Ausgewählter Text →
◇ ◇ ◇ ◇

Legales Kiffen? Experten und Polizei schlagen Alarm
Es gibt nicht viele Gemeinsamkeiten zwischen Grünen und FDP, aber in einem Punkt sind sie sich einig: Cannabis soll legalisiert werden. Sollte eine Ampel-Koalition mit der SPD zustande kommen, gilt dieser Schritt – den viele für längst überfällig halten – als sehr wahrscheinlich. Polizeigewerkschafter dagegen laufen Sturm – und auch Mediziner warnen.
Ein kurzer Besuch auf Twitter in diesen Tagen verdeutlicht, wie relevant das Thema Cannabis-Legalisierung in Deutschland gerade ist. Sowohl der Hashtag „Legalisierung“ als auch „Einstiegsdroge“ und „Freigabe“ landen regelmäßig unter den Top-Trends.

◇ ◇ ◇ ◇

Eingabedaten →
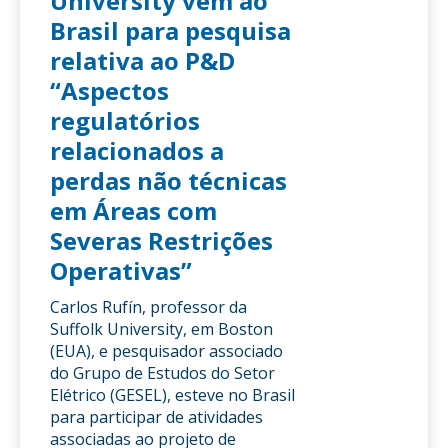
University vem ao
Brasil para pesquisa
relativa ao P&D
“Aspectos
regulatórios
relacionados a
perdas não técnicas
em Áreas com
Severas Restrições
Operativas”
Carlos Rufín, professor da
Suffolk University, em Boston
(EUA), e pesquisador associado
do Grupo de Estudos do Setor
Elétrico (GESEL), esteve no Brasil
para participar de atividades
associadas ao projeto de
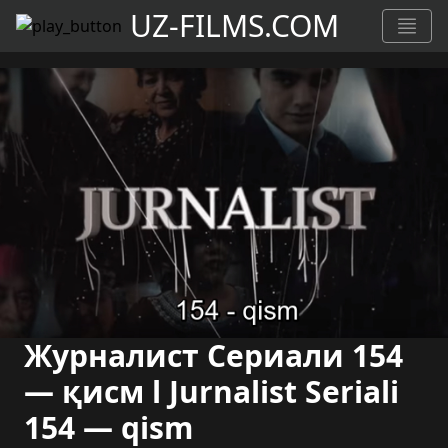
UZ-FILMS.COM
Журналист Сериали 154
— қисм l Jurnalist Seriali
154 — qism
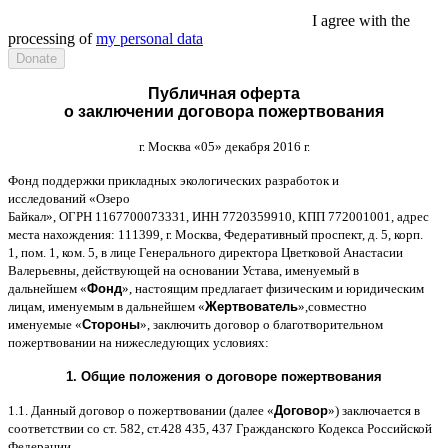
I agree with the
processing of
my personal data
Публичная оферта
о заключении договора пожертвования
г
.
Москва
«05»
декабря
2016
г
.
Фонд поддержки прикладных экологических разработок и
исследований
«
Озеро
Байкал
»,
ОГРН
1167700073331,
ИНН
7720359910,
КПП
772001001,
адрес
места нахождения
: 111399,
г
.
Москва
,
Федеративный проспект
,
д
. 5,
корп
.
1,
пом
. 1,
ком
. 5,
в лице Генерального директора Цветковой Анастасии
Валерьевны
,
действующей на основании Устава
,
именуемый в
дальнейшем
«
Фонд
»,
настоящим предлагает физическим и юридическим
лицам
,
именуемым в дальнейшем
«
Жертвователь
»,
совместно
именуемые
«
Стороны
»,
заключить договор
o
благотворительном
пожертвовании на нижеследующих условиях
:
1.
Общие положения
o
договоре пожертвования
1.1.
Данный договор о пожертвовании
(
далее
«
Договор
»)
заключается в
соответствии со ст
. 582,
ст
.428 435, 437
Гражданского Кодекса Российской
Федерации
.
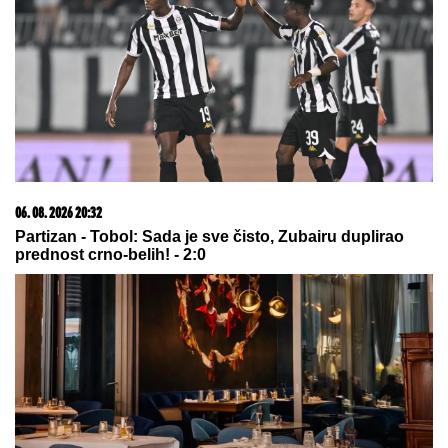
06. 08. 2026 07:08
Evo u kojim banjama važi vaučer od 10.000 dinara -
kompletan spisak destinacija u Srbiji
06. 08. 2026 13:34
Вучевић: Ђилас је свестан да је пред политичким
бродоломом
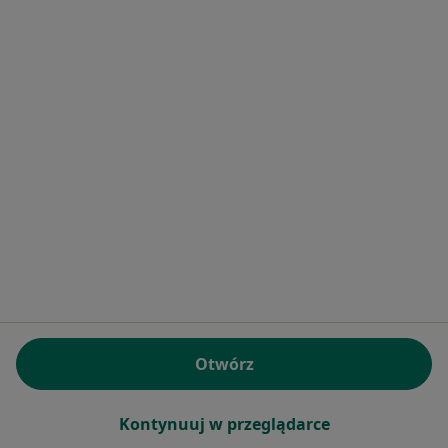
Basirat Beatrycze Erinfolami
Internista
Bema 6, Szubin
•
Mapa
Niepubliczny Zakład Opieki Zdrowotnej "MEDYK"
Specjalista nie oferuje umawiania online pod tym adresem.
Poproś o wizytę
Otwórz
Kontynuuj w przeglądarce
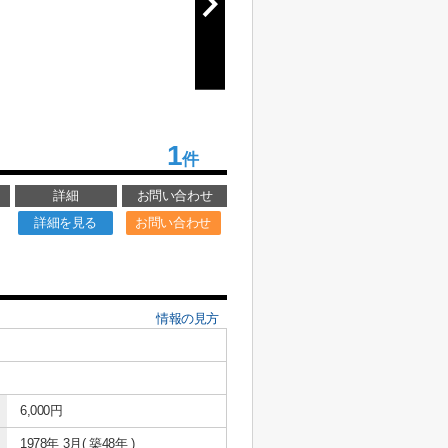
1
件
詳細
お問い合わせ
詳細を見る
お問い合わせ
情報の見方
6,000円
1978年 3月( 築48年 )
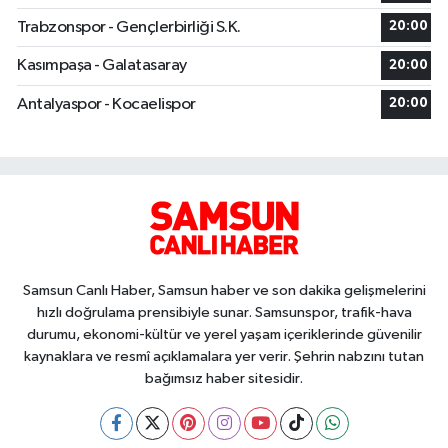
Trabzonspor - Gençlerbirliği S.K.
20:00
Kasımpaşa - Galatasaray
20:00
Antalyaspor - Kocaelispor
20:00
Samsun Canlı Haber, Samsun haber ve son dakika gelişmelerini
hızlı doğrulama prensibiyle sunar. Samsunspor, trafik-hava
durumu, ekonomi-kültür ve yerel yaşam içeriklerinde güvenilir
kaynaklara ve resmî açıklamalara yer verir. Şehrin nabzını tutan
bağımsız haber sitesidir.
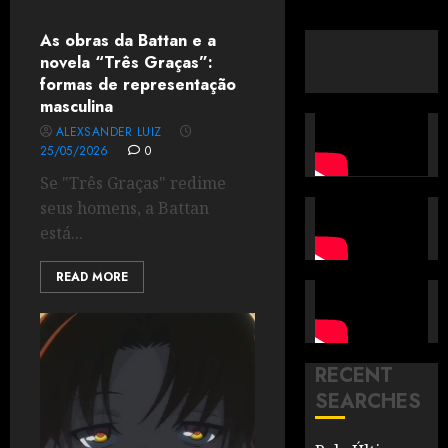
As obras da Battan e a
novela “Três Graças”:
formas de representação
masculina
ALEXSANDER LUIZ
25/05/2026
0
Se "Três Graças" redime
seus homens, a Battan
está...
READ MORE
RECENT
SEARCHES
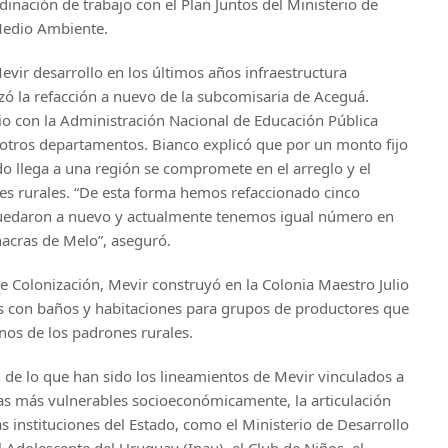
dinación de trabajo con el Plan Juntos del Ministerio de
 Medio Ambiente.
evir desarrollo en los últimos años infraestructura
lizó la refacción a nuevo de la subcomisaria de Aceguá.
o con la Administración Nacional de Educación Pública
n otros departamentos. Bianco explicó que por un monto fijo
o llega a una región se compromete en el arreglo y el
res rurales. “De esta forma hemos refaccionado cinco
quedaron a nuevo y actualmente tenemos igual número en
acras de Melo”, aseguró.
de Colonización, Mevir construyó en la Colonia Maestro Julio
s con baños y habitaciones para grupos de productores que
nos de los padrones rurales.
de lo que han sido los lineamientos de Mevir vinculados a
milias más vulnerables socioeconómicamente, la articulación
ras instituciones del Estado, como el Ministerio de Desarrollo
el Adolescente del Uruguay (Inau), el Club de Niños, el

◇ ◇ ◇ ◇

Informationen anwenden →
1) Beantworten Sie zum Text über die Cannabis-Legalisierung diese Fragen:
(a) Welche beiden Parteien sind sich einig, dass Cannabis legalisiert werden soll?
(b) Mit welcher Partei müsste eine Ampel-Koalition zustande kommen?
(c) Welche drei Hashtags landen regelmäßig unter den Top-Trends?
2) Drucken Sie einen Abschnitt aus dem Text über die Cannabis-Legalisierung wortgetreu ab. Beginnen Sie bei den Worten „Legales Kiffen? Experten“, und hören Sie nach den Worten „auch Mediziner warnen.“ auf.

Lösungen →
1)
(a) Die Grünen und die FDP.
(b) Mit der SPD.
(c) „Legalisierung“, „Einstiegsdroge“ und „Freigabe“.

2)
Legales Kiffen? Experten und Polizei schlagen Alarm
Es gibt nicht viele Gemeinsamkeiten zwischen Grünen und FDP, aber in einem Punkt sind sie sich einig: Cannabis soll legalisiert werden. Sollte eine Ampel-Koalition mit der SPD zustande kommen, gilt dieser Schritt – den viele für längst überfällig halten – als sehr wahrscheinlich. Polizeigewerkschafter dagegen laufen Sturm – und auch Mediziner warnen.